The good news? That total represents a 50% decrease since 2021. 

California was the most-scammed state in 2022, with 2,189 victims losing a total of $158.1 million. Texas was second, with 1,331 victims coughing up $60.3 million to romance scammers.

What is a Romance Scam? 

The FBI defines a romance scammer as someone who lies about their identity online and then quickly establishes a close relationship with their potential victim. In order to get their victim to trust them they will seem caring, genuine, and even infatuated with that person. Within a short time frame they could string along the idea of building a future, or getting married, and then they will eventually ask for money. 

This may seem like an easy to spot tactic, but the FBI makes it clear that these people are very good at what they do. They manipulate people for a living and $14.4 million in one state in one year proves it. 

How to Spot a Romance Scammer:

Sweetheart Scammers Stole $14.4 Million from Pennsylvanians Last Year. Here’s How They Did It.
  • According to the Federal Trade Commission, there are scammers on most online dating and social media platforms. You may be looking for love and fall into a trap, or you could receive an unexpected message from someone with ill intent. 
  • The con artists will often create a fake job that makes it easier to convince their victim to send them money while also providing a reason that they can’t meet in person.  
  • Some of the most common lies are that they are overseas on a business project or in the military, giving them an easy segue into asking for money to cover “medical expenses” or getting them out of unexpected trouble. 



Business Overseas

Construction Industry

Offshore Oil Rig Worker

Celebrity or Social Media Influencer

  • Claiming they made it big by investing in cryptocurrency is a common lie. They will tell you they want to help you make money, have you send them some to “invest” but keep it for themselves. 
  • Be careful of sending explicit pictures to anyone – in romance scams they are often used to extort money from the victim. 
  • Romance scammers will most often ask you to send money via gift card but the most costly losses are through cryptocurrency or bank wire transfers. 
Sweetheart Scammers Stole $14.4 Million from Pennsylvanians Last Year.

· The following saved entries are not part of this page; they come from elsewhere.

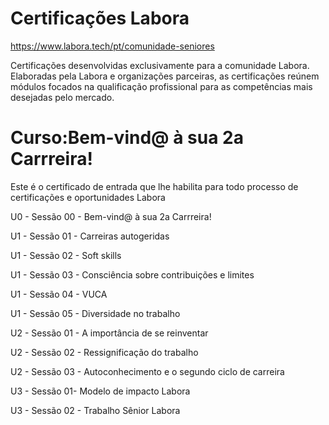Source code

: # Certificações Labora
https://www.labora.tech/pt/comunidade-seniores

Certificações desenvolvidas exclusivamente para a comunidade Labora. Elaboradas pela Labora e organizações parceiras, as certificações reúnem módulos focados na qualificação profissional para as competências mais desejadas pelo mercado.

# Curso:Bem-vind@ à sua 2a Carrreira!
Este é o certificado de entrada que lhe habilita para todo processo de certificações e oportunidades Labora
<p>U0 - Sessão 00 - Bem-vind@ à sua 2a Carrreira!</p>
<p>U1 - Sessão 01 - Carreiras autogeridas</p>
<p>U1 - Sessão 02 - Soft skills</p>
<p>U1 - Sessão 03 - Consciência sobre contribuições e limites</p>
<p>U1 - Sessão 04 - VUCA</p>
<p>U1 - Sessão 05 - Diversidade no trabalho</p>
<p>U2 - Sessão 01 - A importância de se reinventar</p>
<p>U2 - Sessão 02 - Ressignificação do trabalho</p>
<p>U2 - Sessão 03 - Autoconhecimento e o segundo ciclo de carreira</p>
<p>U3 - Sessão 01- Modelo de impacto Labora</p>
<p>U3 - Sessão 02 - Trabalho Sênior Labora</p>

Here’s How They Did It.

What to Do If You’re the Victim of a Romance Scam: 

Report it to your local law enforcement agency, the Federal Trade Commission, and if you are being extorted go to the FBI. 

Alert the social media site where they contacted you. 

If you paid the scammer through a wire transfer, gift card, credit or debit card, or crypto currency, contact your bank or the company and ask for a refund. 

Protect your identity by changing your passwords and setting up two-factor authentication for online accounts. Secure and monitor your bank accounts and credit. 

Be cautious of future scams. The person who scammed you or their network may approach you in a different way.